YL Ventures and Valence Security on Wednesday reported that the average organization has 917 SaaS-to-SaaS third-party integrations — and some 48%, nearly half — sit unused, primarily because they are not properly offboarded after a failed proof-of-concept exercise.
The researchers explained that SaaS-to-SaaS third-party integrations leave core business applications like Microsoft 365, Google Workspace and Salesforce and the business-critical data in them open to supply chain attacks.
Yoni Shohet, co-founder and CEO of Valence Security, said both security practitioners and software-as-a-service (SaaS) security vendors have lagged in their past efforts to address this threat vector.
“The fact that nearly 50% of SaaS-to-SaaS third-party integrations sit abandoned should be a wake-up call for CISOs,” Shohet said. “While human access to core SaaS applications may be secure, access to the keys to the kingdom can still often be obtained through unmanaged non-human identities — these API and OAuth tokens significantly increase the risk of SaaS supply chain attacks.”
Other survey findings include the following:
- 53% of survey respondents don’t have a process to ensure proper correlation between third-party risk management and their integrations.
- 91% say they consider SaaS security of medium or high importance.
- 86% say they are unhappy with their current SaaS mesh visibility and risk reduction solutions.

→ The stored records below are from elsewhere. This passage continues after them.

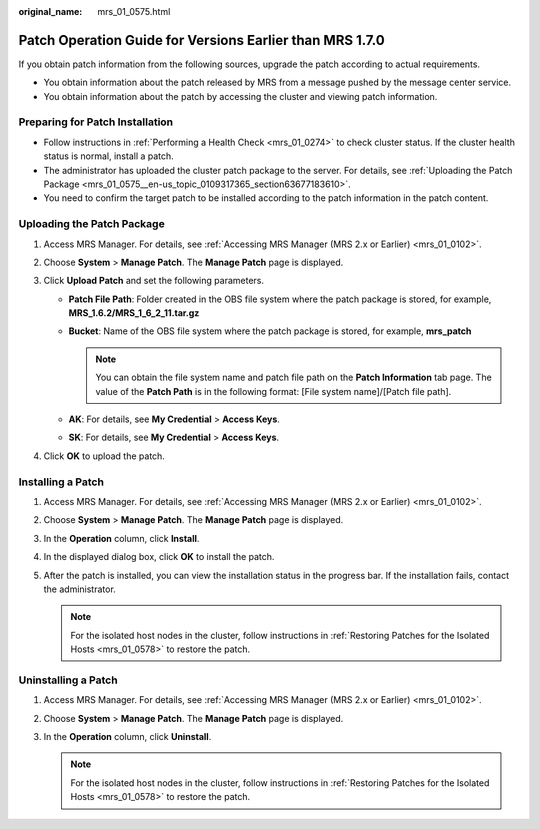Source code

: :original_name: mrs_01_0575.html

.. _mrs_01_0575:

Patch Operation Guide for Versions Earlier than MRS 1.7.0
=========================================================

If you obtain patch information from the following sources, upgrade the patch according to actual requirements.

-  You obtain information about the patch released by MRS from a message pushed by the message center service.
-  You obtain information about the patch by accessing the cluster and viewing patch information.

Preparing for Patch Installation
--------------------------------

-  Follow instructions in :ref:`Performing a Health Check <mrs_01_0274>` to check cluster status. If the cluster health status is normal, install a patch.
-  The administrator has uploaded the cluster patch package to the server. For details, see :ref:`Uploading the Patch Package <mrs_01_0575__en-us_topic_0109317365_section63677183610>`.
-  You need to confirm the target patch to be installed according to the patch information in the patch content.

.. _mrs_01_0575__en-us_topic_0109317365_section63677183610:

Uploading the Patch Package
---------------------------

#. Access MRS Manager. For details, see :ref:`Accessing MRS Manager (MRS 2.x or Earlier) <mrs_01_0102>`.
#. Choose **System** > **Manage Patch**. The **Manage Patch** page is displayed.
#. Click **Upload Patch** and set the following parameters.

   -  **Patch File Path**: Folder created in the OBS file system where the patch package is stored, for example, **MRS_1.6.2/MRS_1_6_2_11.tar.gz**
   -  **Bucket**: Name of the OBS file system where the patch package is stored, for example, **mrs_patch**

      .. note::

         You can obtain the file system name and patch file path on the **Patch Information** tab page. The value of the **Patch Path** is in the following format: [File system name]/[Patch file path].

   -  **AK**: For details, see **My Credential** > **Access Keys**.
   -  **SK**: For details, see **My Credential** > **Access Keys**.

#. Click **OK** to upload the patch.

Installing a Patch
------------------

#. Access MRS Manager. For details, see :ref:`Accessing MRS Manager (MRS 2.x or Earlier) <mrs_01_0102>`.
#. Choose **System** > **Manage Patch**. The **Manage Patch** page is displayed.
#. In the **Operation** column, click **Install**.
#. In the displayed dialog box, click **OK** to install the patch.
#. After the patch is installed, you can view the installation status in the progress bar. If the installation fails, contact the administrator.

   .. note::

      For the isolated host nodes in the cluster, follow instructions in :ref:`Restoring Patches for the Isolated Hosts <mrs_01_0578>` to restore the patch.

Uninstalling a Patch
--------------------

#. Access MRS Manager. For details, see :ref:`Accessing MRS Manager (MRS 2.x or Earlier) <mrs_01_0102>`.
#. Choose **System** > **Manage Patch**. The **Manage Patch** page is displayed.
#. In the **Operation** column, click **Uninstall**.

   .. note::

      For the isolated host nodes in the cluster, follow instructions in :ref:`Restoring Patches for the Isolated Hosts <mrs_01_0578>` to restore the patch.
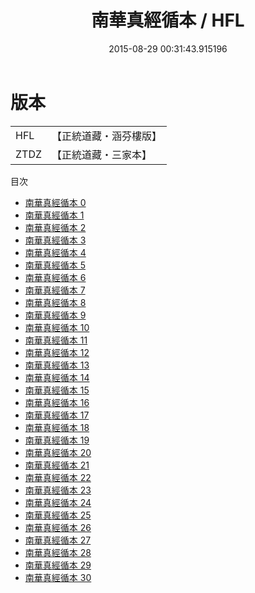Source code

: #+TITLE: 南華真經循本 / HFL

#+DATE: 2015-08-29 00:31:43.915196
* 版本
 |       HFL|【正統道藏・涵芬樓版】|
 |      ZTDZ|【正統道藏・三家本】|
目次
 - [[file:KR5c0135_000.txt][南華真經循本 0]]
 - [[file:KR5c0135_001.txt][南華真經循本 1]]
 - [[file:KR5c0135_002.txt][南華真經循本 2]]
 - [[file:KR5c0135_003.txt][南華真經循本 3]]
 - [[file:KR5c0135_004.txt][南華真經循本 4]]
 - [[file:KR5c0135_005.txt][南華真經循本 5]]
 - [[file:KR5c0135_006.txt][南華真經循本 6]]
 - [[file:KR5c0135_007.txt][南華真經循本 7]]
 - [[file:KR5c0135_008.txt][南華真經循本 8]]
 - [[file:KR5c0135_009.txt][南華真經循本 9]]
 - [[file:KR5c0135_010.txt][南華真經循本 10]]
 - [[file:KR5c0135_011.txt][南華真經循本 11]]
 - [[file:KR5c0135_012.txt][南華真經循本 12]]
 - [[file:KR5c0135_013.txt][南華真經循本 13]]
 - [[file:KR5c0135_014.txt][南華真經循本 14]]
 - [[file:KR5c0135_015.txt][南華真經循本 15]]
 - [[file:KR5c0135_016.txt][南華真經循本 16]]
 - [[file:KR5c0135_017.txt][南華真經循本 17]]
 - [[file:KR5c0135_018.txt][南華真經循本 18]]
 - [[file:KR5c0135_019.txt][南華真經循本 19]]
 - [[file:KR5c0135_020.txt][南華真經循本 20]]
 - [[file:KR5c0135_021.txt][南華真經循本 21]]
 - [[file:KR5c0135_022.txt][南華真經循本 22]]
 - [[file:KR5c0135_023.txt][南華真經循本 23]]
 - [[file:KR5c0135_024.txt][南華真經循本 24]]
 - [[file:KR5c0135_025.txt][南華真經循本 25]]
 - [[file:KR5c0135_026.txt][南華真經循本 26]]
 - [[file:KR5c0135_027.txt][南華真經循本 27]]
 - [[file:KR5c0135_028.txt][南華真經循本 28]]
 - [[file:KR5c0135_029.txt][南華真經循本 29]]
 - [[file:KR5c0135_030.txt][南華真經循本 30]]
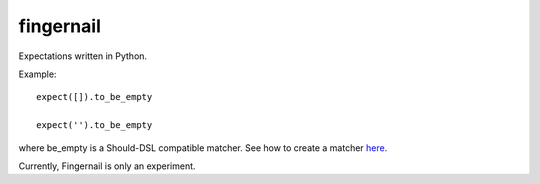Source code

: fingernail
==========

Expectations written in Python.


Example::

    expect([]).to_be_empty

    expect('').to_be_empty


where be_empty is a Should-DSL compatible matcher. See how to create a matcher
`here <http://packages.python.org/should_dsl/custom_matchers.html>`_.

Currently, Fingernail is only an experiment.

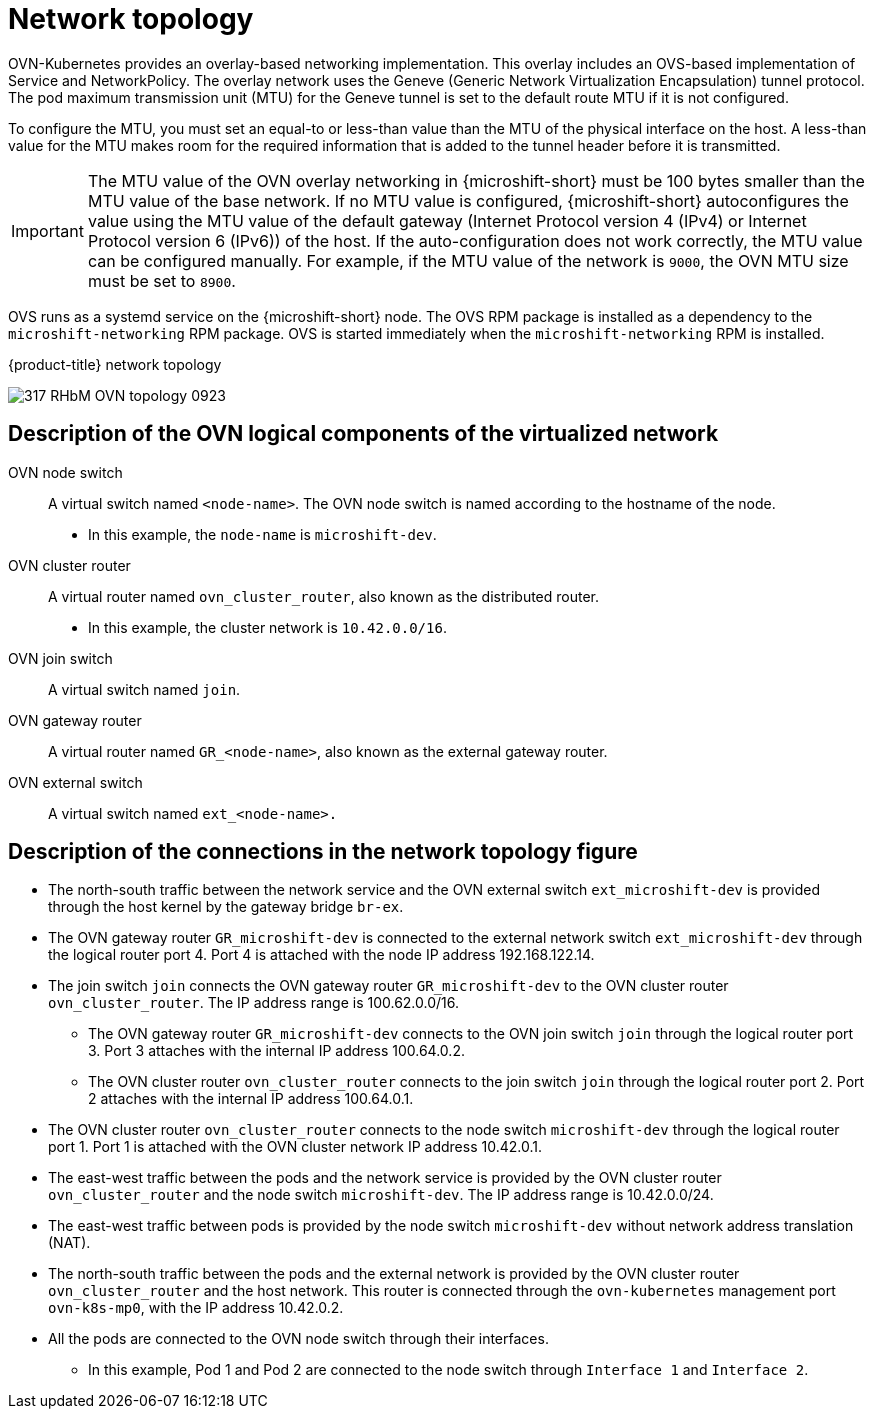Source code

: // Module included in the following assemblies:
//
// * microshift_networking/microshift-cni.adoc

:_mod-docs-content-type: CONCEPT
[id="microshift-network-topology_{context}"]
= Network topology
OVN-Kubernetes provides an overlay-based networking implementation. This overlay includes an OVS-based implementation of Service and NetworkPolicy. The overlay network uses the Geneve (Generic Network Virtualization Encapsulation) tunnel protocol. The pod maximum transmission unit (MTU) for the Geneve tunnel is set to the default route MTU if it is not configured.

To configure the MTU, you must set an equal-to or less-than value than the MTU of the physical interface on the host. A less-than value for the MTU makes room for the required information that is added to the tunnel header before it is transmitted.

[IMPORTANT]
====
The MTU value of the OVN overlay networking in {microshift-short} must be 100 bytes smaller than the MTU value of the base network. If no MTU value is configured, {microshift-short} autoconfigures the value using the MTU value of the default gateway (Internet Protocol version 4 (IPv4) or Internet Protocol version 6 (IPv6)) of the host. If the auto-configuration does not work correctly, the MTU value can be configured manually. For example, if the MTU value of the network is `9000`, the OVN MTU size must be set to `8900`.
====

OVS runs as a systemd service on the {microshift-short} node. The OVS RPM package is installed as a dependency to the `microshift-networking` RPM package. OVS is started immediately when the `microshift-networking` RPM is installed.

.{product-title} network topology
image:317_RHbM_OVN_topology_0923.png[title="{microshift-short} uses an overlay-based networking implementation, details follow."]

[id="microshift-description-ovn-logical-components_{context}"]
== Description of the OVN logical components of the virtualized network
OVN node switch::
A virtual switch named `<node-name>`. The OVN node switch is named according to the hostname of the node.
** In this example, the `node-name` is `microshift-dev`.

OVN cluster router::
A virtual router named `ovn_cluster_router`, also known as the distributed router.
** In this example, the cluster network is `10.42.0.0/16`.

OVN join switch::
A virtual switch named `join`.

OVN gateway router::
A virtual router named `GR_<node-name>`, also known as the external gateway router.

OVN external switch::
A virtual switch named `ext_<node-name>.`

[id="microshift-description-connections-network-topology_{context}"]
== Description of the connections in the network topology figure
* The north-south traffic between the network service and the OVN external switch `ext_microshift-dev` is provided through the host kernel by the gateway bridge `br-ex`.
* The OVN gateway router `GR_microshift-dev` is connected to the external network switch `ext_microshift-dev` through the logical router port 4. Port 4 is attached with the node IP address 192.168.122.14.
* The join switch `join` connects the OVN gateway router `GR_microshift-dev` to the OVN cluster router `ovn_cluster_router`. The IP address range is 100.62.0.0/16.
** The OVN gateway router `GR_microshift-dev` connects to the OVN join switch `join` through the logical router port 3. Port 3 attaches with the internal IP address 100.64.0.2.
** The OVN cluster router `ovn_cluster_router` connects to the join switch `join` through the logical router port 2. Port 2 attaches with the internal IP address 100.64.0.1.
* The OVN cluster router `ovn_cluster_router` connects to the node switch `microshift-dev` through the logical router port 1. Port 1 is attached with the OVN cluster network IP address 10.42.0.1.
* The east-west traffic between the pods and the network service is provided by the OVN cluster router `ovn_cluster_router` and the node switch `microshift-dev`. The IP address range is 10.42.0.0/24.
* The east-west traffic between pods is provided by the node switch `microshift-dev` without network address translation (NAT).
* The north-south traffic between the pods and the external network is provided by the OVN cluster router `ovn_cluster_router` and the host network. This router is connected through the `ovn-kubernetes` management port `ovn-k8s-mp0`, with the IP address 10.42.0.2.
* All the pods are connected to the OVN node switch through their interfaces.
** In this example, Pod 1 and Pod 2 are connected to the node switch through `Interface 1` and `Interface 2`.
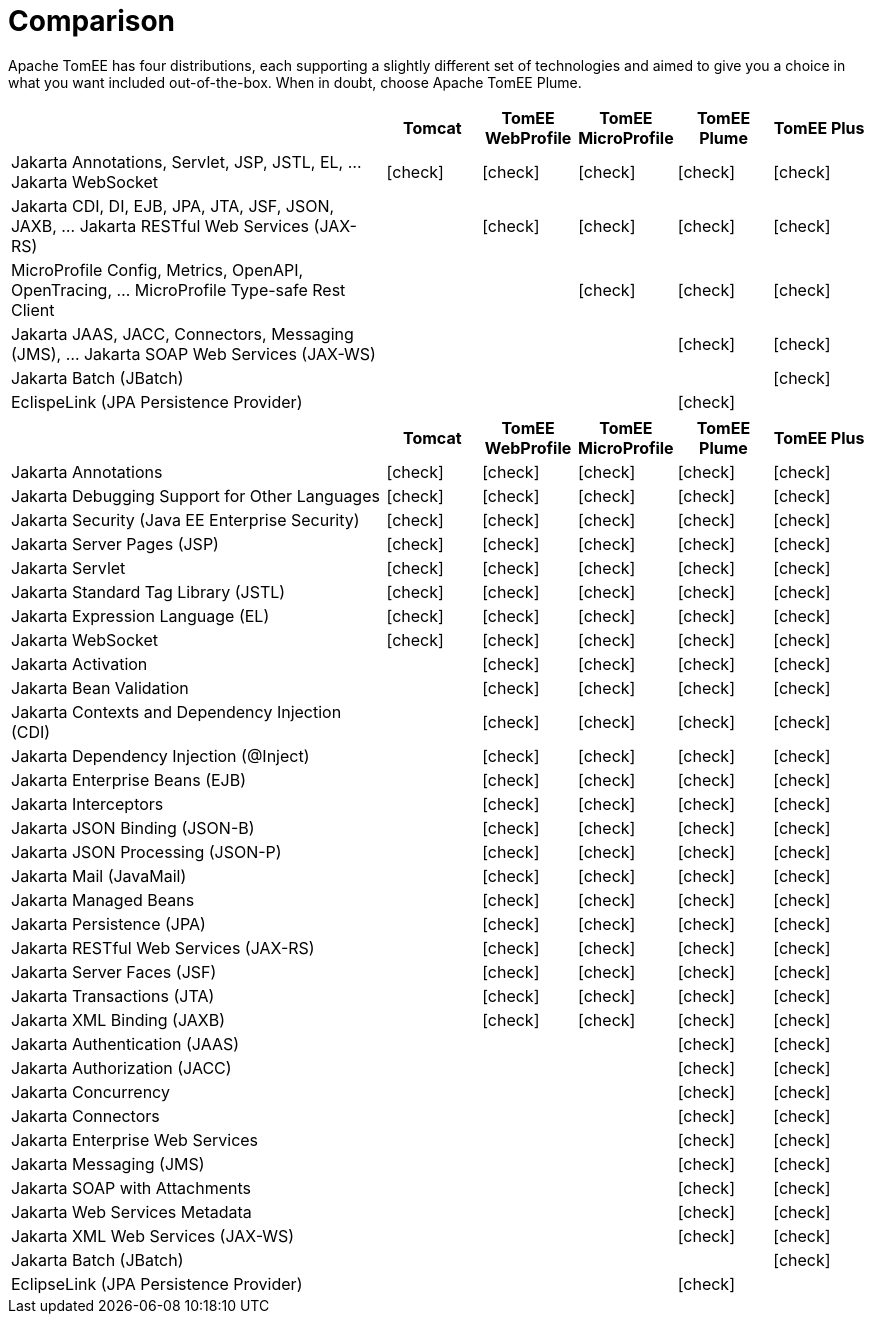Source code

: = Comparison
:index-group: General Information
:jbake-date: 2018-12-05
:jbake-type: page
:jbake-status: published
:icons: font
:y: icon:check[role="green"]
:n: icon:times[role="red"]
:c: icon:file-text-o[role="blue"]

Apache TomEE has four distributions, each supporting a slightly different set of technologies and aimed to give you a choice in what you want included out-of-the-box.  When in doubt, choose Apache TomEE Plume.

[cols="4,5*^1",options="header"]
|===
||Tomcat|TomEE WebProfile|TomEE MicroProfile|TomEE Plume|TomEE Plus
|Jakarta Annotations, Servlet, JSP, JSTL, EL, ... Jakarta{nbsp}WebSocket|{y}|{y}|{y}|{y}|{y}
|Jakarta CDI, DI, EJB, JPA, JTA, JSF, JSON, JAXB, ... Jakarta{nbsp}RESTful Web Services (JAX-RS)||{y}|{y}|{y}|{y}
|MicroProfile Config, Metrics, OpenAPI, OpenTracing, ... MicroProfile{nbsp}Type-safe Rest Client|||{y}|{y}|{y}
|Jakarta JAAS, JACC, Connectors, Messaging (JMS), ... Jakarta{nbsp}SOAP Web Services (JAX-WS)||||{y}|{y}
|Jakarta Batch (JBatch)|||||{y}
|EclispeLink (JPA Persistence Provider)||||{y}|
|===

[cols="4,5*^1",options="header"]
|===
||Tomcat|TomEE WebProfile|TomEE MicroProfile|TomEE Plume|TomEE Plus
|Jakarta Annotations|{y}|{y}|{y}|{y}|{y}
|Jakarta Debugging Support for Other Languages|{y}|{y}|{y}|{y}|{y}
|Jakarta Security (Java EE Enterprise Security)|{y}|{y}|{y}|{y}|{y}
|Jakarta Server Pages (JSP)|{y}|{y}|{y}|{y}|{y}
|Jakarta Servlet|{y}|{y}|{y}|{y}|{y}
|Jakarta Standard Tag Library (JSTL)|{y}|{y}|{y}|{y}|{y}
|Jakarta Expression Language (EL)|{y}|{y}|{y}|{y}|{y}
|Jakarta WebSocket|{y}|{y}|{y}|{y}|{y}
|Jakarta Activation||{y}|{y}|{y}|{y}
|Jakarta Bean Validation||{y}|{y}|{y}|{y}
|Jakarta Contexts and Dependency Injection (CDI)||{y}|{y}|{y}|{y}
|Jakarta Dependency Injection (@Inject)||{y}|{y}|{y}|{y}
|Jakarta Enterprise Beans (EJB)||{y}|{y}|{y}|{y}
|Jakarta Interceptors||{y}|{y}|{y}|{y}
|Jakarta JSON Binding (JSON-B)||{y}|{y}|{y}|{y}
|Jakarta JSON Processing (JSON-P)||{y}|{y}|{y}|{y}
|Jakarta Mail (JavaMail)||{y}|{y}|{y}|{y}
|Jakarta Managed Beans||{y}|{y}|{y}|{y}
|Jakarta Persistence (JPA)||{y}|{y}|{y}|{y}
|Jakarta RESTful Web Services (JAX-RS)||{y}|{y}|{y}|{y}
|Jakarta Server Faces (JSF)||{y}|{y}|{y}|{y}
|Jakarta Transactions (JTA)||{y}|{y}|{y}|{y}
|Jakarta XML Binding (JAXB)||{y}|{y}|{y}|{y}
|Jakarta Authentication (JAAS)||||{y}|{y}
|Jakarta Authorization (JACC)||||{y}|{y}
|Jakarta Concurrency||||{y}|{y}
|Jakarta Connectors||||{y}|{y}
|Jakarta Enterprise Web Services||||{y}|{y}
|Jakarta Messaging (JMS)||||{y}|{y}
|Jakarta SOAP with Attachments||||{y}|{y}
|Jakarta Web Services Metadata||||{y}|{y}
|Jakarta XML Web Services (JAX-WS)||||{y}|{y}
|Jakarta Batch (JBatch)|||||{y}
|EclipseLink (JPA Persistence Provider)||||{y}|
|===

Jon Gaines, senior cybersecurity consultant at nVisium, said SaaS has been a popular technology for more than a decade now, with no signs of slowing down. Gaines said the ability of SaaS to give maintenance and ultimately responsibility to another organization has become its competitive advantage.
“Nonetheless, supply chain attacks can still cause harm to your organization,” Gaines said. “The usability of one-click SaaS, for example OAuth, makes it trivial to grant access to your organization. As we continuously progress, the need to remove that access may not be so trivial, especially as the technical debt increases. So yes, it can be a gaping hole and a way for attackers to move laterally through your information systems.”